----- Extracted text
Data Source.  —English-language human studies articles from 1966 through 1993 were obtained from a MEDLINE database search with indexing terms including thromboembolism, hip replacement or hip prosthesis, and randomized controlled trials. Additional references were obtained from study bibliographies.

Study Selection.  —The following criteria were used to select studies for inclusion: study design—randomized clinical trial; study population—patients undergoing elective total hip replacement; interventions—aspirin, warfarin, dextran, heparin, low-molecular-weight heparin, compression stockings; and outcomes— venous thromboembolism, major hemorrhage.

Data Extraction.  —Methodological and descriptive data from each study were abstracted by one author who was blinded to quantitative outcomes data.
----------
----- Data to examine
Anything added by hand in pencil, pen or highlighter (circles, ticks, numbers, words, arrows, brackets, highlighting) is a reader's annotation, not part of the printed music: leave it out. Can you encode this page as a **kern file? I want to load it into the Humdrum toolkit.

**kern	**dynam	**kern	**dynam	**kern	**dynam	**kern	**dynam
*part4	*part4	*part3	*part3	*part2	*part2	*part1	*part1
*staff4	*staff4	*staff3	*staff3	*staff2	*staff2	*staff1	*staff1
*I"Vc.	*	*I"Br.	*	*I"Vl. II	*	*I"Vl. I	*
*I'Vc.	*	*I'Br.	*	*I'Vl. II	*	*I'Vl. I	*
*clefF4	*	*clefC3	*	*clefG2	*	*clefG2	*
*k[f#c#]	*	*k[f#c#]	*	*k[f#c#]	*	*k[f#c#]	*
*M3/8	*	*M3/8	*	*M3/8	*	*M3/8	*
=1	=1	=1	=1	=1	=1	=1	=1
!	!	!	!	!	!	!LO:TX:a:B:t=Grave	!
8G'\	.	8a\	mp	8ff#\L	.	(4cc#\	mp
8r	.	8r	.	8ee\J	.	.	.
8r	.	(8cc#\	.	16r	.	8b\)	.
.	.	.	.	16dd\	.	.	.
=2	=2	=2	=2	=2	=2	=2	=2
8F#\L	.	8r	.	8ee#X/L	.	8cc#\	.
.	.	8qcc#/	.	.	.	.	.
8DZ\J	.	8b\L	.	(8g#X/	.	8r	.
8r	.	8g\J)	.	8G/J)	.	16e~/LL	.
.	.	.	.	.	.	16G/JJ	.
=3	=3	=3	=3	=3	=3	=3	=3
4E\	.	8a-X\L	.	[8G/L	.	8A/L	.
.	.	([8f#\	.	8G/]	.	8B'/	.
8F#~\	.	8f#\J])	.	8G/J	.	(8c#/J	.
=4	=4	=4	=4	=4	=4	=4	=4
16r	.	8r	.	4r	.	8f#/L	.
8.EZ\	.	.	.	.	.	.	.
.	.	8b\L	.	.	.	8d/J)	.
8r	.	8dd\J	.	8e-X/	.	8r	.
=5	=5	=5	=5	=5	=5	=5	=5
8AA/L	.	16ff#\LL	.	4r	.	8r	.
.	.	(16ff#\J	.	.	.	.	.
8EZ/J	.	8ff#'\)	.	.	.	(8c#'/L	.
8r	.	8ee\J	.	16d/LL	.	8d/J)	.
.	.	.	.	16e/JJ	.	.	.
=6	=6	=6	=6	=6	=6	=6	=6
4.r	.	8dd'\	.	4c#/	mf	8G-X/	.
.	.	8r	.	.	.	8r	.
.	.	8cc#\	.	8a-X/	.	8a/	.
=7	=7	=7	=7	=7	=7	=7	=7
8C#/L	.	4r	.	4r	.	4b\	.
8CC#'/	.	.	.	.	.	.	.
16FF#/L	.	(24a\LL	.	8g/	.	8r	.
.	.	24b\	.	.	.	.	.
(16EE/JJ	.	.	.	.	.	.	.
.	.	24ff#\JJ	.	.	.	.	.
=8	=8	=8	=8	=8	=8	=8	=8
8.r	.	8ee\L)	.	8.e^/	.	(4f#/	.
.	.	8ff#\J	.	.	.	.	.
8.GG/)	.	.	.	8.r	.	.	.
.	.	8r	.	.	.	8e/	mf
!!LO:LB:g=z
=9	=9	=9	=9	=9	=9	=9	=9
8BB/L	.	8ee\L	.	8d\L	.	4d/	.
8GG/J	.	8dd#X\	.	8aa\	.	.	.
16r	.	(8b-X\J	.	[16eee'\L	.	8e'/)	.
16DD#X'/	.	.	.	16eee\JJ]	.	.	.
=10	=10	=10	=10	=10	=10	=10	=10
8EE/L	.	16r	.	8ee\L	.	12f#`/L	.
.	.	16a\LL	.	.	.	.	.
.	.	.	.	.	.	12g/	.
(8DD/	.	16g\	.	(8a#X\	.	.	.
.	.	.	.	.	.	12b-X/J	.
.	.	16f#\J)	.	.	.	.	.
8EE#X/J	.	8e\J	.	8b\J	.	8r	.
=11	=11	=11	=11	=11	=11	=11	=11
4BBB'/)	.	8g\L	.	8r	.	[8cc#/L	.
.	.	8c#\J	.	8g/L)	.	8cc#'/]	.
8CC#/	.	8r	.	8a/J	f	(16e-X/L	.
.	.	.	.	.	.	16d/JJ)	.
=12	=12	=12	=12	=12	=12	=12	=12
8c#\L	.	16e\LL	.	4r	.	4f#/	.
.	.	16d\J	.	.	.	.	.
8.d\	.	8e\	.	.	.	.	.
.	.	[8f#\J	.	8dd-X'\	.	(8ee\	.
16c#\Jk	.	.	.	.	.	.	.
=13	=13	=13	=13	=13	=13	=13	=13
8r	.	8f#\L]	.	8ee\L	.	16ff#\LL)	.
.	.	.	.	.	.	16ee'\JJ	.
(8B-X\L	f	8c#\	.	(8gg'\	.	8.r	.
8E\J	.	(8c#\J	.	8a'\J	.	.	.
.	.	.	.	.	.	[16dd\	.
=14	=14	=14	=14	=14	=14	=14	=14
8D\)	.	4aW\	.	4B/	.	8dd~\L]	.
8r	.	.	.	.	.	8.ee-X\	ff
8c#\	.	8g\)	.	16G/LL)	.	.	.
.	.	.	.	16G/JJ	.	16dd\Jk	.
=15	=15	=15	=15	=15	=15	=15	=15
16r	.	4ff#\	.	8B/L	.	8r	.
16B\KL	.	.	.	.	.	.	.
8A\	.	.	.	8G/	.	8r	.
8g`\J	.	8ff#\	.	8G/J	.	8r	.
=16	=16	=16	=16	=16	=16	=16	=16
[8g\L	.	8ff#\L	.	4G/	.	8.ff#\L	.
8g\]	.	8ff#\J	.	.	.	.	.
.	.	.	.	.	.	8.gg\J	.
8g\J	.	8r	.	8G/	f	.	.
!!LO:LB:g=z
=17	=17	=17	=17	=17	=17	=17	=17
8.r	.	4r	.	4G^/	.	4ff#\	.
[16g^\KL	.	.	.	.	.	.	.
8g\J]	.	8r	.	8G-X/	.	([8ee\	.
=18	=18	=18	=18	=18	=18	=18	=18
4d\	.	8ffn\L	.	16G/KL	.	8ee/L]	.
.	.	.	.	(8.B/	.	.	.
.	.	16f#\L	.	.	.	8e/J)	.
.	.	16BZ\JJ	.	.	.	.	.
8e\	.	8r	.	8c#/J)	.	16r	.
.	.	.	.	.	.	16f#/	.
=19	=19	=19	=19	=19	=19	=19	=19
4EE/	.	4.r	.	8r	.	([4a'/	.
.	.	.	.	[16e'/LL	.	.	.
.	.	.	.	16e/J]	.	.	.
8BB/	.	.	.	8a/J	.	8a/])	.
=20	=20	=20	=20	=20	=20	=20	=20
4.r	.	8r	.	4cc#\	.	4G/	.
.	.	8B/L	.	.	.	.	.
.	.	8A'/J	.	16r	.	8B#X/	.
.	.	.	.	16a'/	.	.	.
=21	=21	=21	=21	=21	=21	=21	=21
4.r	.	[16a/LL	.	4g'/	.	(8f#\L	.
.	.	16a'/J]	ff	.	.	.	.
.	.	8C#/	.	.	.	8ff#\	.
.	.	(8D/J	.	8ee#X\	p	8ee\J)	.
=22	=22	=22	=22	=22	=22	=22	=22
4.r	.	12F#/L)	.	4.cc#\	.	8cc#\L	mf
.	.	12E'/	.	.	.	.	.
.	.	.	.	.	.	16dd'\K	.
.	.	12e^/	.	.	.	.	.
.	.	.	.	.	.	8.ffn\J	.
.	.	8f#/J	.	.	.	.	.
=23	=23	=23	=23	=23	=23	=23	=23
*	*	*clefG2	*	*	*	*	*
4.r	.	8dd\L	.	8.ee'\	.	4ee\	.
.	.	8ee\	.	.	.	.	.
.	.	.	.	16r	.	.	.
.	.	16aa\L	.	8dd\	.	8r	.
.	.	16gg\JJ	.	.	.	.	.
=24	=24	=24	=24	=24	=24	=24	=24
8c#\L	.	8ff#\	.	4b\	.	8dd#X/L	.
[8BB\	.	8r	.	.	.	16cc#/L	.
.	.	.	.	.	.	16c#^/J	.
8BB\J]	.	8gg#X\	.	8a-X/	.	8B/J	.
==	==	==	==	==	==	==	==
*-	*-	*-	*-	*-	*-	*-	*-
----------
Set of tasks ::
1. Using the methods text, decide whether each statement agrees with it: (a) the search was limited to English-language human studies; (b) patients having emergency hip replacement were included; (c) two authors independently abstracted the data. Answer yes or no for each and quote the deciding words.
2. Extract from the methods text the passage from "Study Selection.  —The" up to and including "thromboembolism, major hemorrhage.".
3. In one to three sentences, explain how the methods text says references were gathered for the review.

Expected results ::
1.
(a) Yes: "English-language human studies articles from 1966 through 1993"
(b) No: "patients undergoing elective total hip replacement"
(c) No: "abstracted by one author who was blinded to quantitative outcomes data"

2.
Study Selection.  —The following criteria were used to select studies for inclusion: study design—randomized clinical trial; study population—patients undergoing elective total hip replacement; interventions—aspirin, warfarin, dextran, heparin, low-molecular-weight heparin, compression stockings; and outcomes— venous thromboembolism, major hemorrhage.

3. Articles published from 1966 through 1993 came from a MEDLINE database search. The search used indexing terms including thromboembolism, hip replacement or hip prosthesis, and randomized controlled trials. Further references were taken from the bibliographies of the studies.